Ghostly footsteps on the stairs and lights switched on at night.
Priest fails to oust unseen visitor.
A presence called Bobby is driving a Quinton family with three young children to distraction. Their army house has footsteps on the stairs and in the bedrooms, and lights and electrical appliances which mysteriously switch themselves on. Mrs Anna Morris, aged 21, 29 Bastyan Avenue, Quinton, has a bed in the corner of the lounge and refuses to sleep upstairs.
The Morris family moved into their semi-detached married quarters house two months ago. Once while her husband was on night duty at the nearby Long Marston camp, Mrs Morris said, she heard someone walking up the stairs and into the children’s bedroom. She said every time she switched on her bedroom light the footsteps stopped. Several times since then she has had the impression of someone walking up the stairs behind her.

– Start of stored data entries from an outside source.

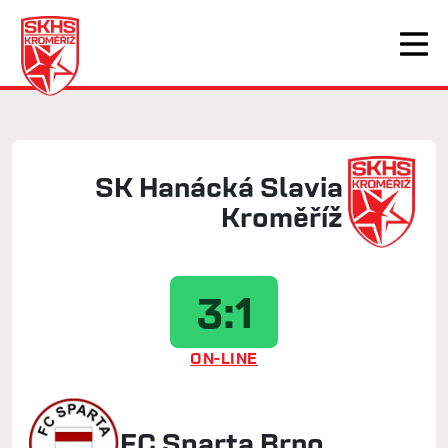
SK Hanácká Slavia
Kroměříž
3:1
ON-LINE
FC Sparta Brno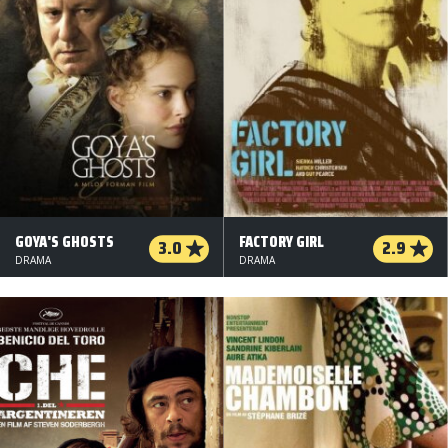
GOYA'S GHOSTS
FACTORY GIRL
3.0
2.9
DRAMA
DRAMA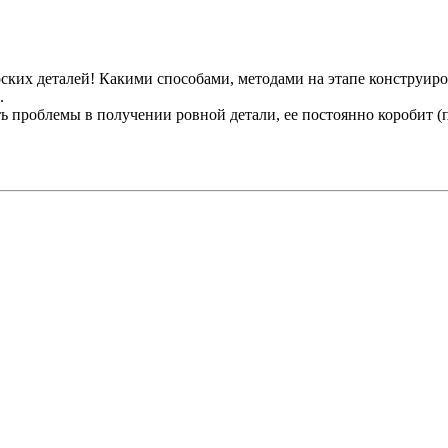
ских деталей! Какими способами, методами на этапе конструиров
.
ть проблемы в получении ровной детали, ее постоянно коробит (п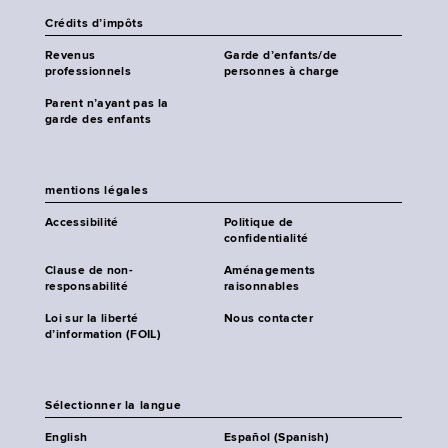
Crédits d’impôts
Revenus
Garde d’enfants/de
professionnels
personnes à charge
Parent n’ayant pas la
garde des enfants
mentions légales
Accessibilité
Politique de
confidentialité
Clause de non-
Aménagements
responsabilité
raisonnables
Loi sur la liberté
Nous contacter
d’information (FOIL)
Sélectionner la langue
English
Español (Spanish)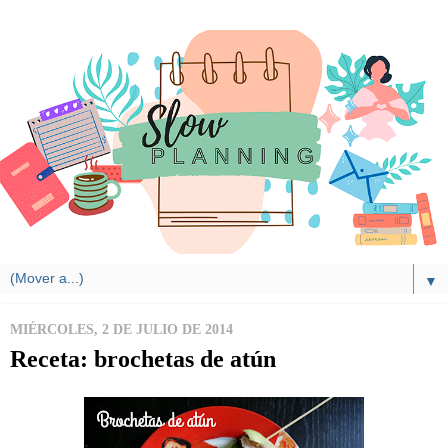
▼
MIÉRCOLES, 2 DE JULIO DE 2014
Receta: brochetas de atún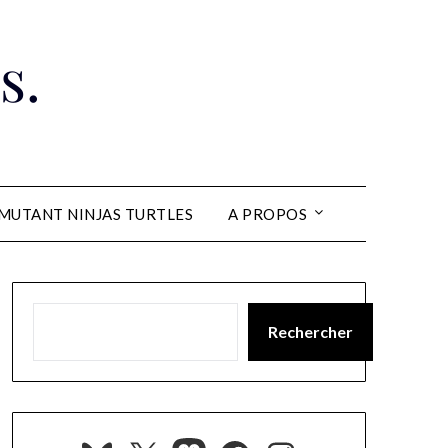
s.
MUTANT NINJAS TURTLES
A PROPOS
Rechercher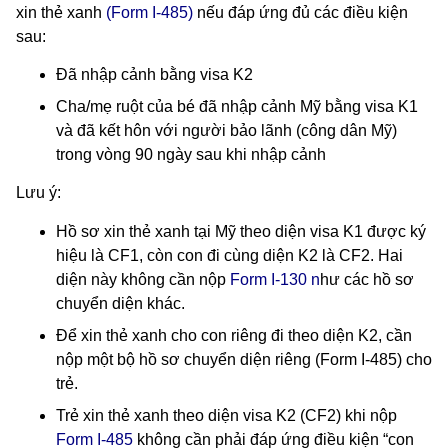
xin thẻ xanh
(
Form I-485
)
nếu đáp ứng đủ các điều kiện
sau:
Đã nhập cảnh bằng visa K2
Cha/mẹ ruột của bé đã nhập cảnh Mỹ bằng visa K1
và đã kết hôn với người bảo lãnh (công dân Mỹ)
trong vòng 90 ngày sau khi nhập cảnh
Lưu ý:
Hồ sơ xin thẻ xanh tại Mỹ theo diện visa K1 được ký
hiệu là CF1, còn con đi cùng diện K2 là CF2. Hai
diện này không cần nộp
Form I-130
n
hư các hồ sơ
chuyển diện khác.
Để xin thẻ xanh cho con riêng đi theo diện K2, cần
nộp một bộ hồ sơ chuyển diện riêng (Form I-485) cho
trẻ.
Trẻ xin thẻ xanh theo diện visa K2 (CF2) khi nộp
Form I-485
không cần phải đáp ứng điều kiện “con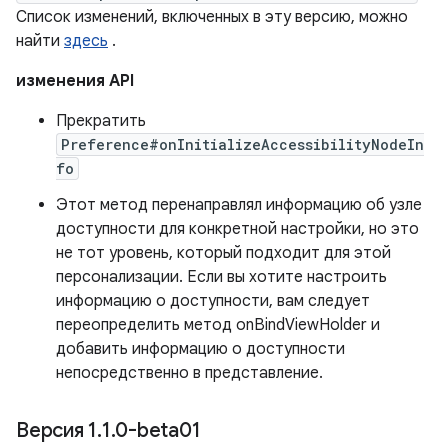
Список изменений, включенных в эту версию, можно
найти
здесь
.
изменения API
Прекратить
Preference#onInitializeAccessibilityNodeIn
fo
Этот метод перенаправлял информацию об узле
доступности для конкретной настройки, но это
не тот уровень, который подходит для этой
персонализации. Если вы хотите настроить
информацию о доступности, вам следует
переопределить метод onBindViewHolder и
добавить информацию о доступности
непосредственно в представление.
Версия 1
.
1
.
0-beta01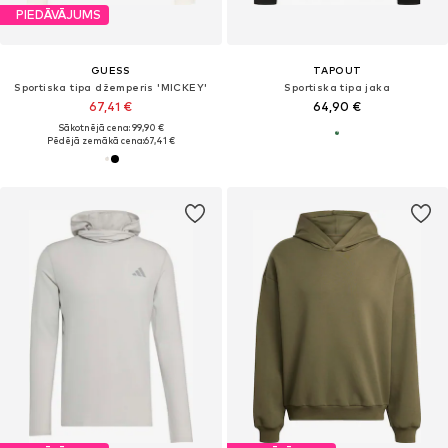
PIEDĀVĀJUMS
GUESS
TAPOUT
Sportiska tipa džemperis 'MICKEY'
Sportiska tipa jaka
67,41 €
64,90 €
Sākotnējā cena: 99,90 €
Pēdējā zemākā cena:
67,41 €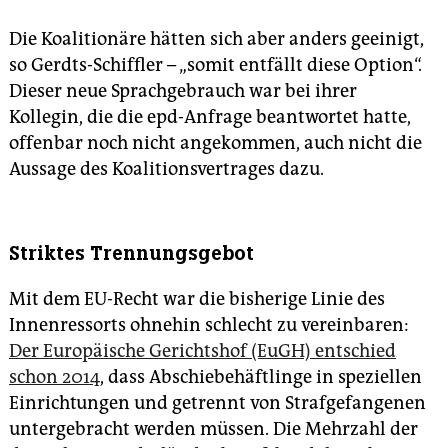
Die Koalitionäre hätten sich aber anders geeinigt,
so Gerdts-Schiffler – „somit entfällt diese Option“.
Dieser neue Sprachgebrauch war bei ihrer
Kollegin, die die epd-Anfrage beantwortet hatte,
offenbar noch nicht angekommen, auch nicht die
Aussage des Koalitionsvertrages dazu.
Striktes Trennungsgebot
Mit dem EU-Recht war die bisherige Linie des
Innenressorts ohnehin schlecht zu vereinbaren:
Der Europäische Gerichtshof (EuGH) entschied
schon 2014
, dass Abschiebehäftlinge in speziellen
Einrichtungen und getrennt von Strafgefangenen
untergebracht werden müssen. Die Mehrzahl der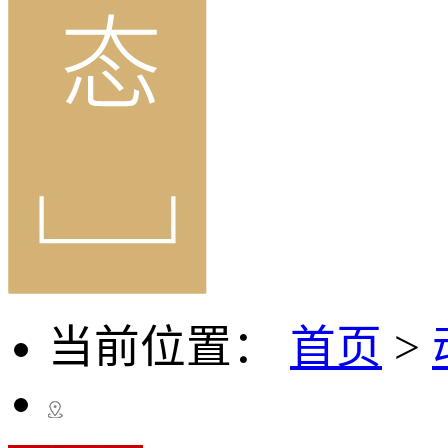
当前位置：
首页
>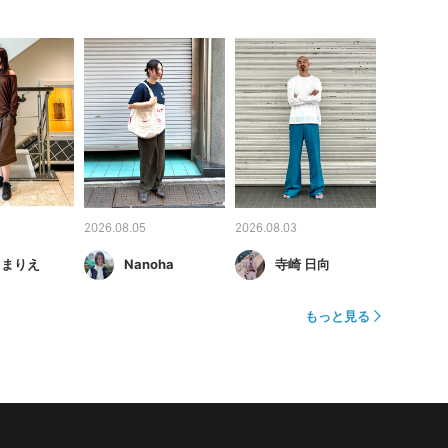
2026.08.05
2026.08.03
 まりえ
Nanoha
寺崎 日向
もっと見る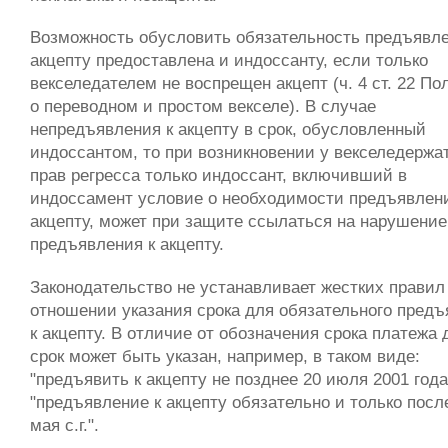
Возможность обусловить обязательность предъявле
акцепту предоставлена и индоссанту, если только
векселедателем не воспрещен акцепт (ч. 4 ст. 22 П
о переводном и простом векселе). В случае
непредъявления к акцепту в срок, обусловленный
индоссантом, то при возникновении у векселедержа
прав регресса только индоссант, включивший в
индоссамент условие о необходимости предъявлени
акцепту, может при защите ссылаться на нарушение
предъявления к акцепту.
Законодательство не устанавливает жестких правил
отношении указания срока для обязательного пред
к акцепту. В отличие от обозначения срока платежа
срок может быть указан, например, в таком виде:
"предъявить к акцепту не позднее 20 июля 2001 года
"предъявление к акцепту обязательно и только посл
мая с.г.".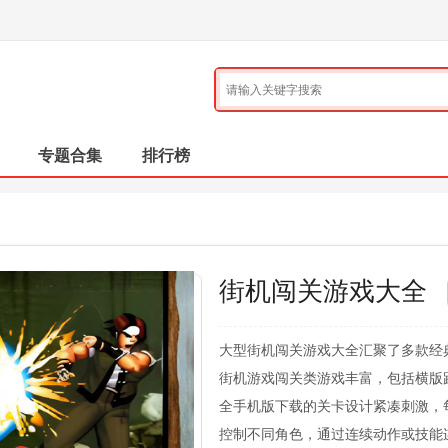
专题合集
排行榜
街机闯关游戏大全
大型街机闯关游戏大全汇聚了多款经
街机游戏闯关类游戏丰富，包括横版
全手机版下载的关卡设计紧凑刺激，
控制不同角色，通过连续动作或技能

Her husband showed a “Herald” reporter the impression of a man’s hand on a bedroom wall two feet from the floor. He claims that harsh detergents and scrubbing failed to remove the mark – it is almost invisible viewed from one side – and that it grows more distinct as night falls. He says the poltergeist – “if that’s what it is” – seems to favour three-year-old David, who has named it Bobby. It ignores Terry (two in November) and six-months-old Angela and concentrates its activities in the vicinity of the eldest boy. When they moved him from the front bedroom to the rear of the house the noises moved too.
Army welfare authorities from the Central Engineer Park have not shown much sympathy towards the Morrises’ problems.
So the family recently called in a Catholic priest – he blessed the house, but Mr Morris claims this has only annoyed Bobby and the noises are louder. The priest himself told the “Herald” the only course open is to conduct an exorcism ceremony. “But, before we can do this we have to have an examination – an observation as to what is going on. Then we have to apply to the bishop for his approval.”
Lower Quinton is overshadowed by the brooding Meon Hill – once alleged to have been the scene of witchcraft activities. The village came to national notice with its unsolved billhook ritual murder of the early 1940s.
Mrs Morris and David.
Stratford-upon-Avon Herald, 22nd October 1971.